第27章 巨人になれる少年
そんな訳で明日の出発は早い。
それなのに、リヴァイ兵長はいつも通り私のアトリエにいらっしゃっていた。
私は、怒涛のスケジュールの中、昨日の夜までで壁外調査の報告の絵を描き終えており(とりあえずスケッチだけだが)、今日の夜からはトロスト区奪還作戦の絵に取り掛かかっていた。
退却令がエルヴィン団長から出されてから壁内に戻るまでの道のり、壁に到着した時に繰り広げられていたトロスト区奪還作戦の様子、後日行われた巨人の掃討作戦・捕獲作戦の事…、この数日にあった出来事を思い起こす。
頭に焼きつけた記憶を思い起こしながら、スケッチブックに線を引いていく。
壁に空いた穴を塞ぐため、多くの兵士が犠牲になった光景がありありと浮かんでくる。あの時「エレンを死守せよ」と叫んだ声、…あれはイアン班長の声だった。
私の手はいつの間にか、イアン班長が巨人の口に押し込まれている光景を描き出していた。
あの時、首が切断される刹那…私はイアン班長と目が合ったような気がした。
普段は鋭く細められている瞳は大きく見開かれ、その表情には恐怖だけではなく様々な思いが浮かんでいたように感じた。
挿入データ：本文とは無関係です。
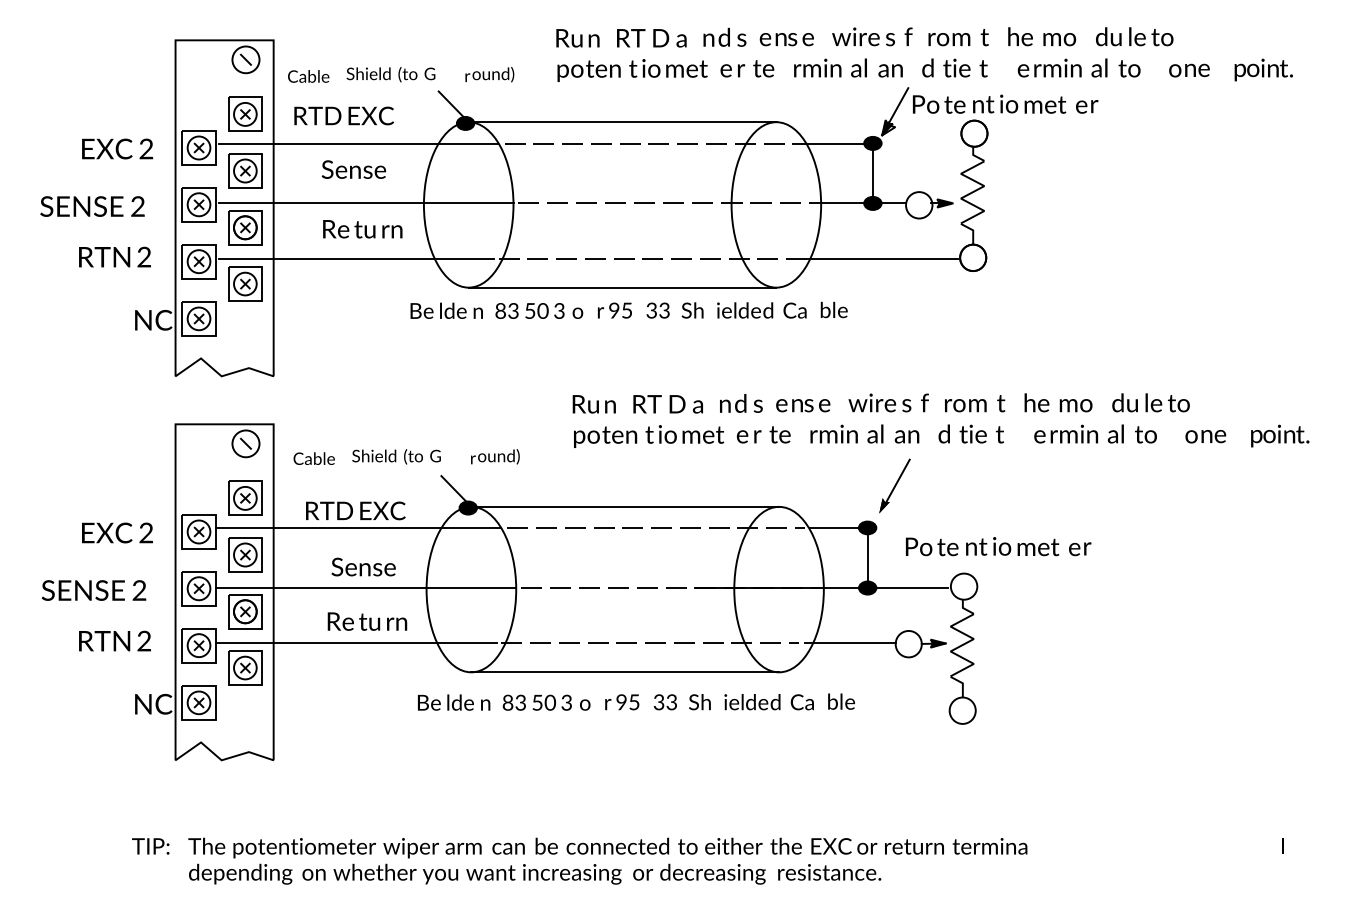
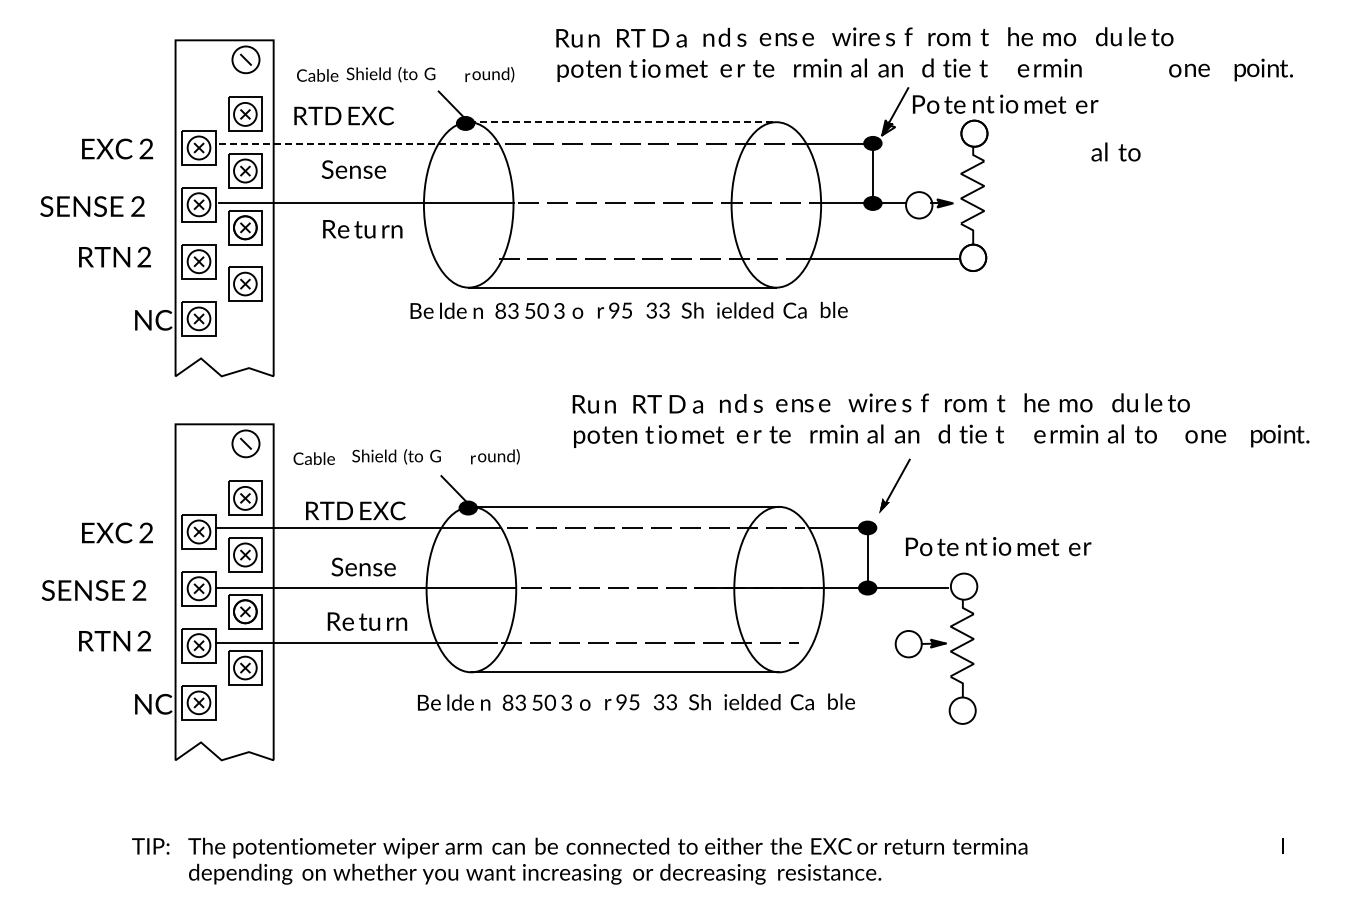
text at (1115, 67) position: (1115, 67) -> (1115, 151)
text at (308, 76) position: (308, 76) -> (317, 75)
line at (617, 121): solid -> dashed
line at (358, 143): solid -> dashed
line at (356, 258): present -> none
line at (849, 643): present -> none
イアン班長とはまだ知り合ってそれほど期間は経っていない。
だけど、ピクシス司令達と一緒にお酒を飲んだ時、色々なことを話した。兵士としての目標だったり、任務に取り組む姿勢などについてだ。
短い時間だったけれど、本当に真摯に任務に向き合っている人なんだと感じた。この人もまた、素晴らしい兵士なのだと心の底から尊敬した。
兵団も違うし階級も違うから、それほど会う機会は多くなかったけれど、私の姿を見かけた時には気さくに声をかけてくれた。
真面目で厳しい人だけど、それと同じくらい優しい人だった。